Editorial As responsabilidades de Obrador com o México

Publicado em: 03/07/2018 03:00 Atualizado em: 03/07/2018 09:09

O esquerdista Andrés Manuel López Obrador venceu por larga margem as eleições do México, mas são muitas as dúvidas sobre sua capacidade de colocar em prática o programa de governo que prometeu durante a campanha. Assim como no Brasil, onde é enorme o desencanto com os políticos, há enormes problemas a serem enfrentados naquele país, a começar pela corrupção que está entranhada no sistema público. Não por acaso, Obrador disse que, se fosse o escolhido pelos mexicanos, atacaria, sem piedade, “a máfia do poder”.

O México vive momentos terríveis. A violência aumentou a níveis assustadores. Mais de 30 mil pessoas são mortas por ano — 85 por dia. A pobreza não dá trégua. Segundo as estatísticas, metade da população vive hoje sem renda suficiente para o sustento básico. De cada 10 crianças que nascem pobres, sete morrerão nessa condição por falta de perspectivas. O crescimento econômico pífio dos últimos anos — média anual de 2% —, não foi suficiente para reduzir as desigualdades sociais. Os sistemas de educação e de saúde estão precários, tamanho o desvio de verbas.

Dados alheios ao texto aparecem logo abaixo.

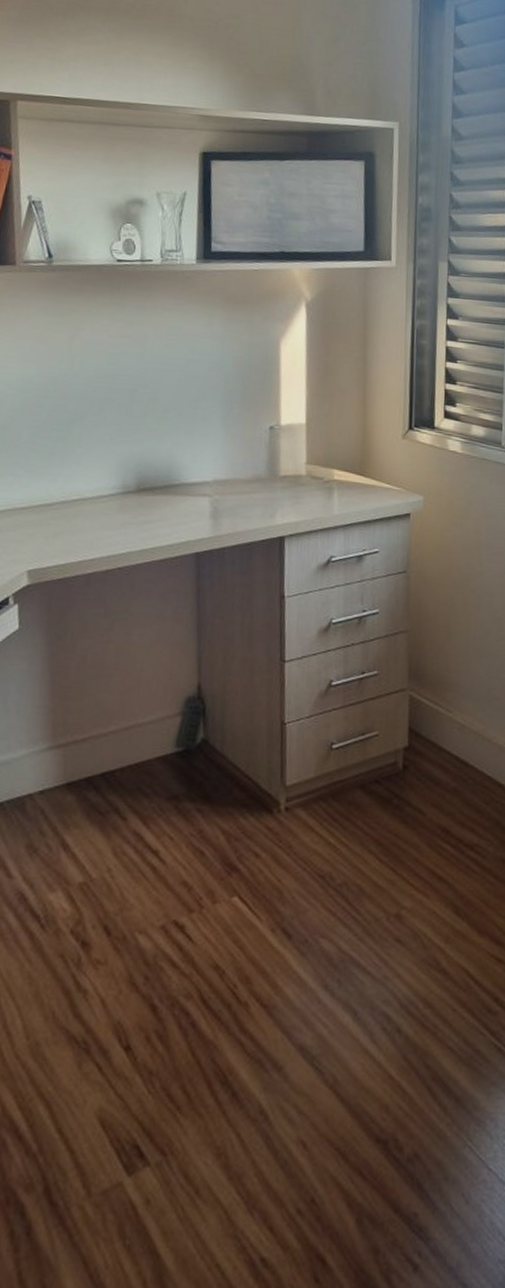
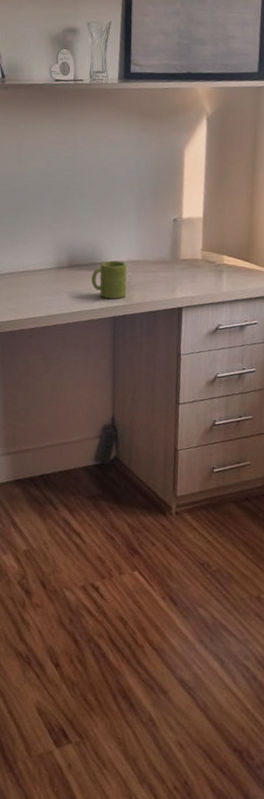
mug: none [167,481,214,530] -> present [91,260,128,299]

O Estado mexicano foi tomado pelos desmandos, totalmente aparelhado pelas corporações e pelo empresariado guloso por benesses. Num ranking composto por 180 países, o México aparece na 135ª posição quando o tema é corrupção. Hoje, é impossível saber no México onde acaba o setor público e começa o setor privado, tal emaranhado de interesses. Os donos do poder surrupiaram todas os governos, as estatais, as polícias, essas, totalmente dominadas pelo narcotráfico, que comandou uma onda de assassinatos durante o processo eleitoral, um dos mais violentos que se tem notícia.

Obrador promete limpar o sistema e derrotar o establishment que levou o México para situação tão deplorável, tudo com a complacência do atual presidente, Enrique Peña Nieto, cujo governo foi marcado por sérias irregularidades, pelo aumento do fosso que separa ricos e pobres e pela resignação ante os ataques proferidos pelo presidente dos Estados Unidos, Donald Trump. O futuro comandante do México acredita que pode mudar o rumo desse caminho tortuoso, inclusive com uma relação mais promissora com o país vizinho e o fortalecimento do Nafta, acordo comercial que mantém com os EUA e o Canadá.

Não é só. Obrador também foi eleito com a promessa de implantar programas sociais para reduzir a pobreza, aumentar o salário mínimo e ampliar a participação do governo no setor de petróleo, que foi reduzida por Peña Nieto. É importante lembrar, contudo, que a situação fiscal do México não é das melhores. A dívida pública está em 54% do Produto Interno Bruto (PIB). Ao menor sinal de desequilíbrio nas contas federais, Obrador será testado pelos investidores, que já o veem com reserva, temendo que o populismo passe a ser a tônica da futura administração.

O México já havia negado, por duas vezes (2006 e 2012), a Presidência da República a Obrador. Desta vez, em meio ao fastio e à fadiga com os políticos, cedeu aos apelos do esquerdista para mostrar que será diferente de tudo o que se viu nos últimos anos. O país é a 15ª economia do planeta, com grande potencial para deslanchar. Mais quatro anos de decepção serão terríveis para uma população que já pagou um preço muito alto pelo descaso. De péssimos exemplos, a América Latina está cheia.